Adiponectin has been suggested to play a role in the etiopathogenesis of at least some forms of insulin resistance, in part based on a strong correlation between plasma levels of adiponectin and measures of insulin sensitivity.Objective:
The objective of the study was to establish whether this relationship is maintained at extreme levels of insulin resistance.Design/Setting:
This was a cross-sectional study in a university teaching hospital of subjects recruited from the United Kingdom and the United States.Participants:
Participants included 75 subjects with a range of syndromes of severe insulin resistance and 872 nondiabetic controls.Outcome Measures:
Fasting plasma insulin, adiponectin, and leptin were measured.Results:
Unexpectedly, subjects with mutations in the insulin receptor, despite having the most severe degree of insulin resistance, had elevated plasma adiponectin [median 24.4 mg/liter; range 6.6-36.6 (normal adult range for body mass index 20 kg/m2 = 3-19 mg/liter)], whereas all other subjects had low adiponectin levels (median 2.0 mg/liter; range 0.12-11.2).
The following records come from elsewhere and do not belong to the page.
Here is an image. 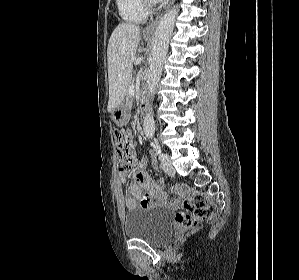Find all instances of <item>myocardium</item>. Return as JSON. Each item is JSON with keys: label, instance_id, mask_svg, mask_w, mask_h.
<instances>
[{"label": "myocardium", "instance_id": "f54148a6", "mask_svg": "<svg viewBox=\"0 0 299 280\" xmlns=\"http://www.w3.org/2000/svg\"><path fill=\"white\" fill-rule=\"evenodd\" d=\"M142 3L147 11L153 10V4L151 0H142Z\"/></svg>", "mask_w": 299, "mask_h": 280}]
</instances>
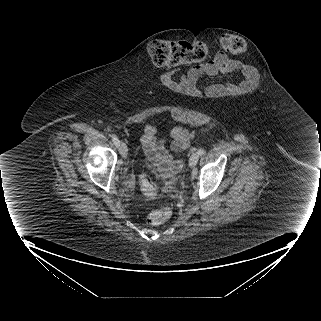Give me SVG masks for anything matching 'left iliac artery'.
<instances>
[{
    "label": "left iliac artery",
    "instance_id": "1",
    "mask_svg": "<svg viewBox=\"0 0 321 321\" xmlns=\"http://www.w3.org/2000/svg\"><path fill=\"white\" fill-rule=\"evenodd\" d=\"M198 155H203L205 153V150L203 148L199 149L197 151Z\"/></svg>",
    "mask_w": 321,
    "mask_h": 321
}]
</instances>
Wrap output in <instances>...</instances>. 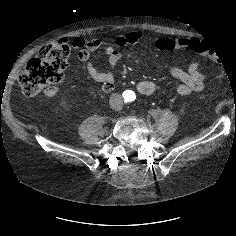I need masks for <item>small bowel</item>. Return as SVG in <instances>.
<instances>
[{
    "mask_svg": "<svg viewBox=\"0 0 236 236\" xmlns=\"http://www.w3.org/2000/svg\"><path fill=\"white\" fill-rule=\"evenodd\" d=\"M142 38L143 35L141 32H130L118 35L115 38L113 45H108L103 49V53L108 58L110 65L113 67L119 65L122 58V54L119 50L120 48L136 44L141 41ZM194 40L202 41L194 37H183L172 41L174 47H190ZM73 45L74 47L81 49L78 57L79 60L85 64L88 76L94 81L101 83L104 92L109 93L113 91L115 88V78L113 74L99 71L91 60V55L101 47V41L99 39H84L77 37L73 40ZM158 69L167 72L180 81L177 91L182 96L200 92L207 80V75L200 72V64L198 62L192 63L187 70L170 65H159ZM137 90L143 95H151L158 92L160 86L153 81L144 80L138 82ZM57 92L58 88L56 86H50L45 90V95L52 98Z\"/></svg>",
    "mask_w": 236,
    "mask_h": 236,
    "instance_id": "obj_1",
    "label": "small bowel"
}]
</instances>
Plasma leptin in all but one subject with an insulin receptoropathy was low or undetectable [median 0.5 ng/ml; range 0-16: normal adult range for body mass index of < 25 kg/m2 = 2.4-24.4 (female) and 0.4-8.3 ng/ml (male)].Conclusions:
We conclude that the relationship between plasma adiponectin and insulin sensitivity is complex and dependent on the precise etiology of defective insulin action and that the combination of high plasma adiponectin with low leptin may have clinical utility in patients with severe insulin resistance as a marker of the presence of a genetic defect in the insulin receptor.